Node Manager UX and Issues

But is that fluctuations in what the node manager is reporting, or from the values in the logs? Because what we’re saying is, if we change the node manager to report what’s in the routing table, we wouldn’t expect the fluctuations any more.

2 Likes

Ahh yes ok, routing table is very stable.

Still confused as to why those 2 nodes have no rewards, I see very few errors in the logs.
But as Qi says 7 is low.

If other nodes think these 2 are bad for some reason, 2 out of 29 nodes that are seemingly shunned.

Would I see any indication that they do? would be nice if my logs said, you were reported as bad for this reason.

2 Likes

Yeah, we could have that notification to be sent, so that a node can know what others thinking about it.
Good for node owners

5 Likes

While we’re talking about adding things to RPC and/or the status --json command I have a small wish list of things. Take them or leave them, just putting it out there. Just trying to get a full picture of node data over time.

Raw data:
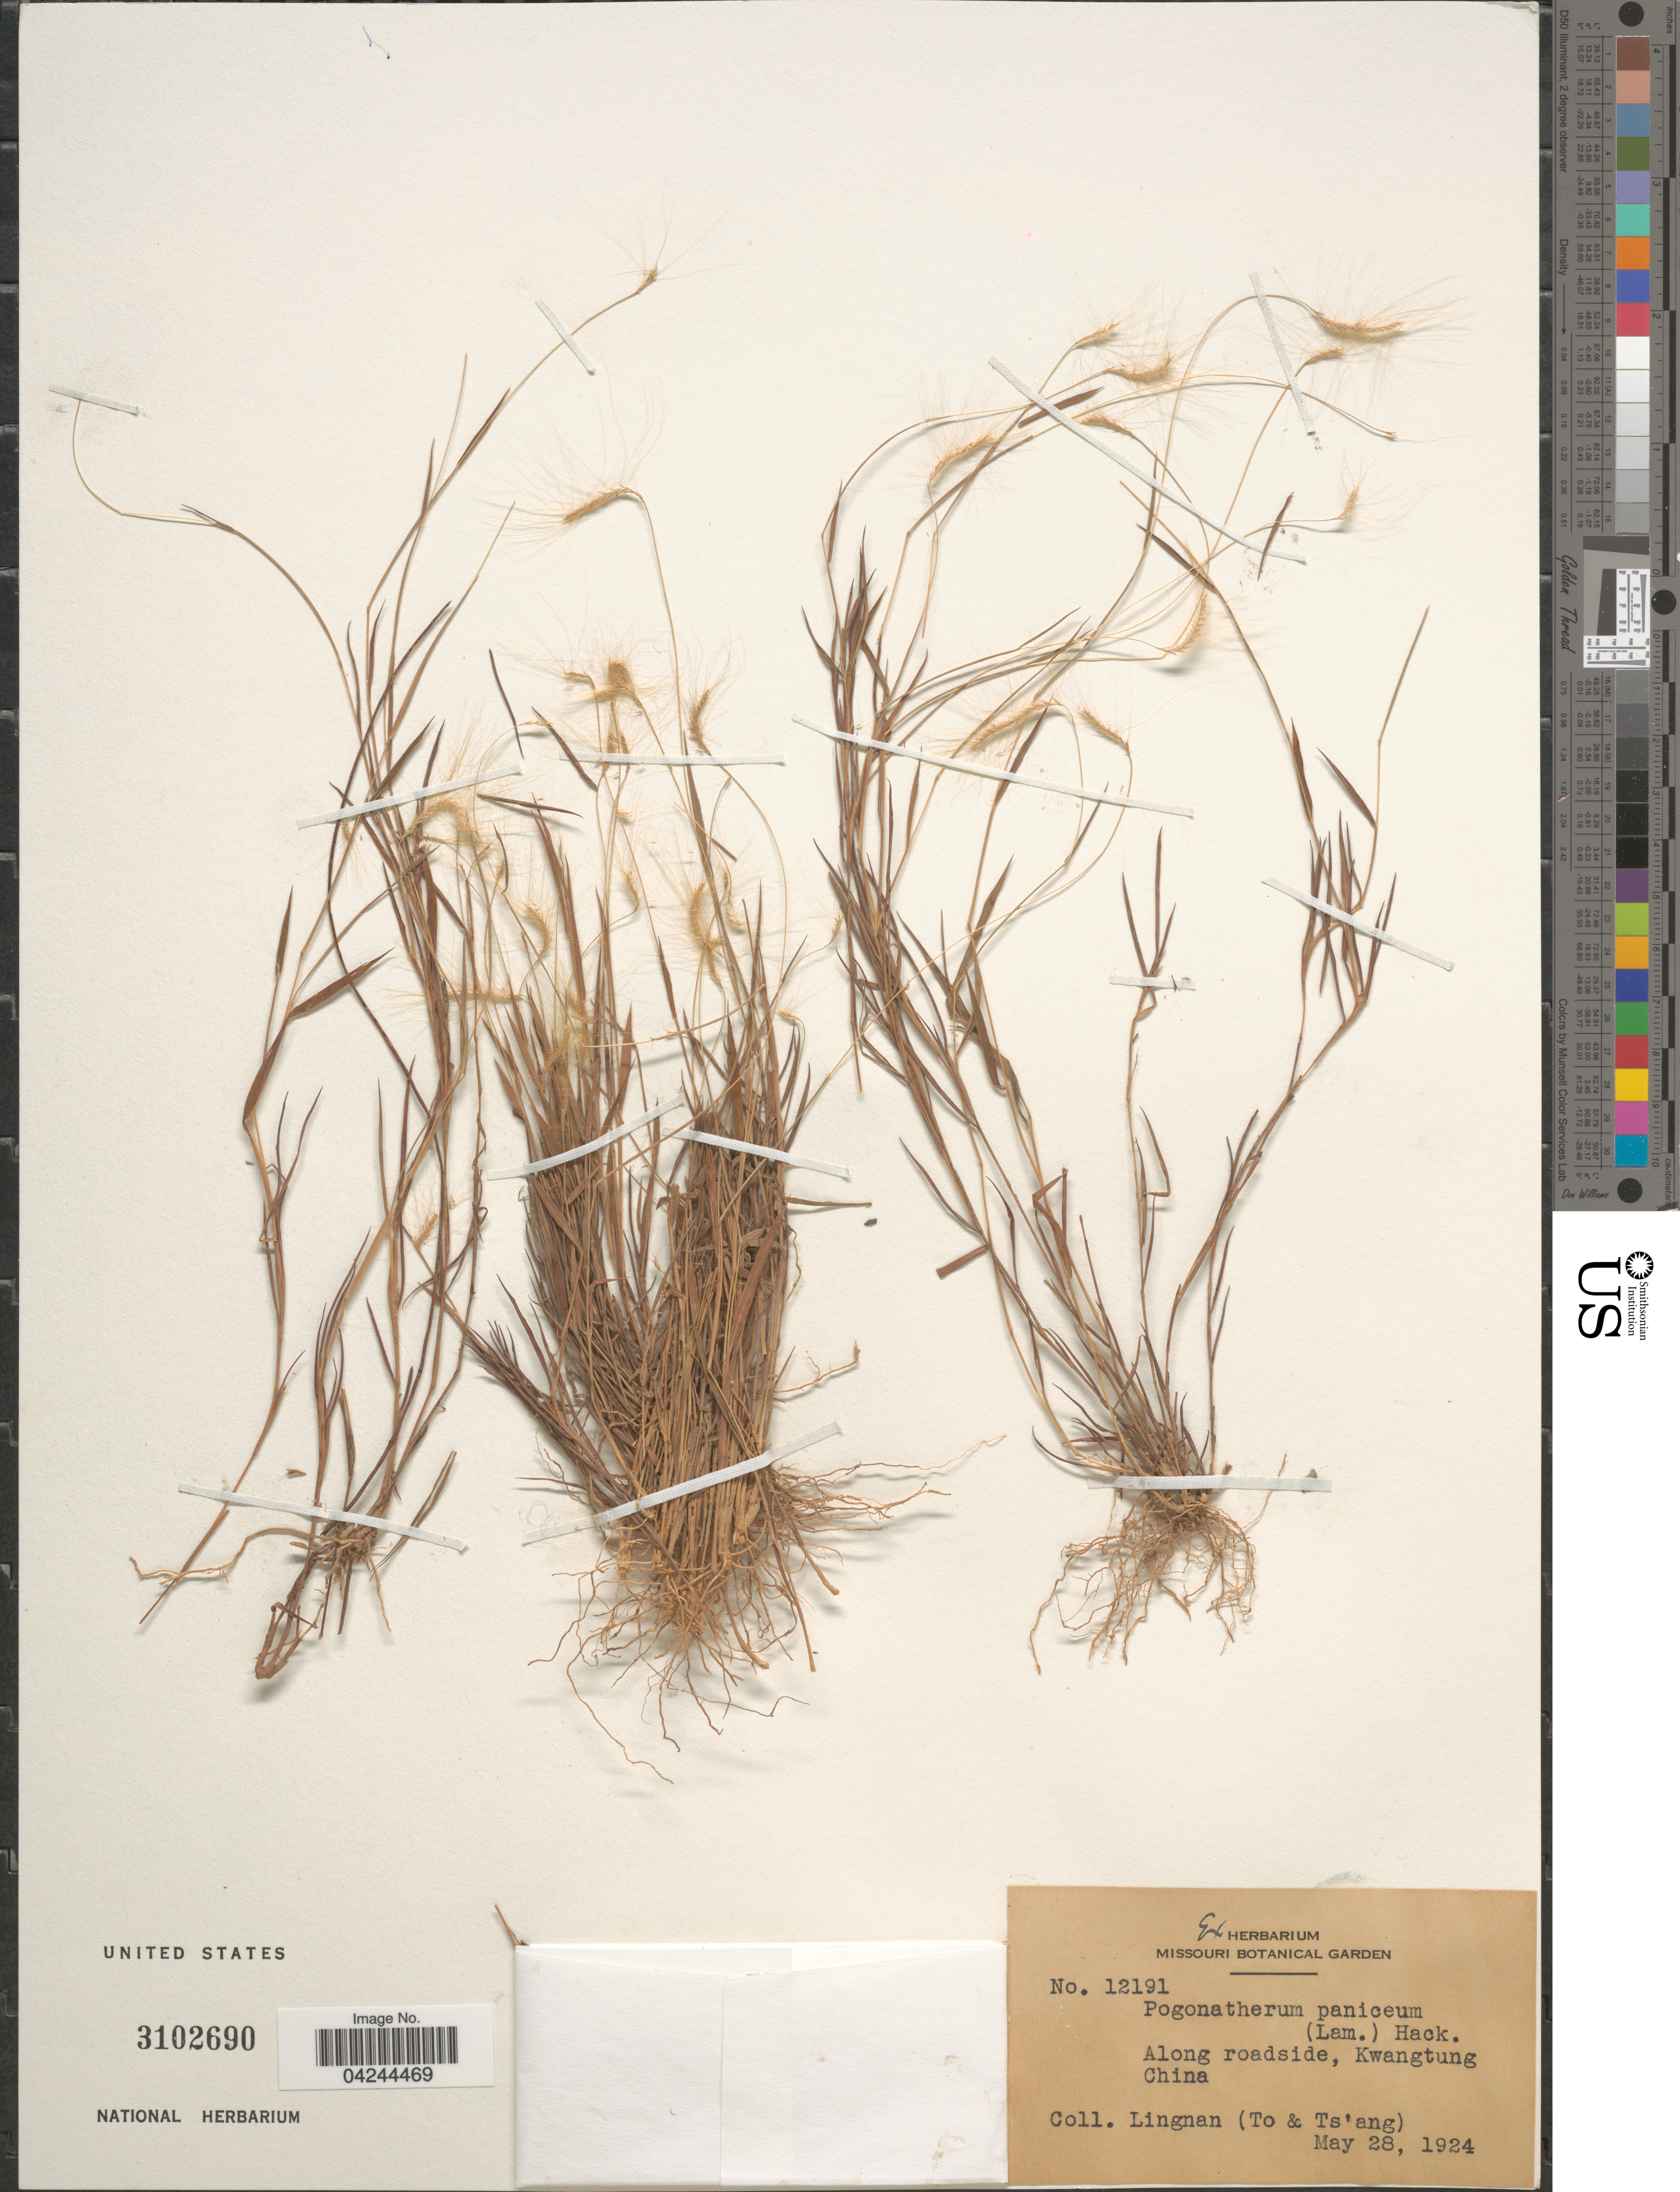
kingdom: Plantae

Exercise:
In the forum thread on the node manager, what is described as very stable? The data given here is separate from the forum thread.

Completed exercise:
The routing table.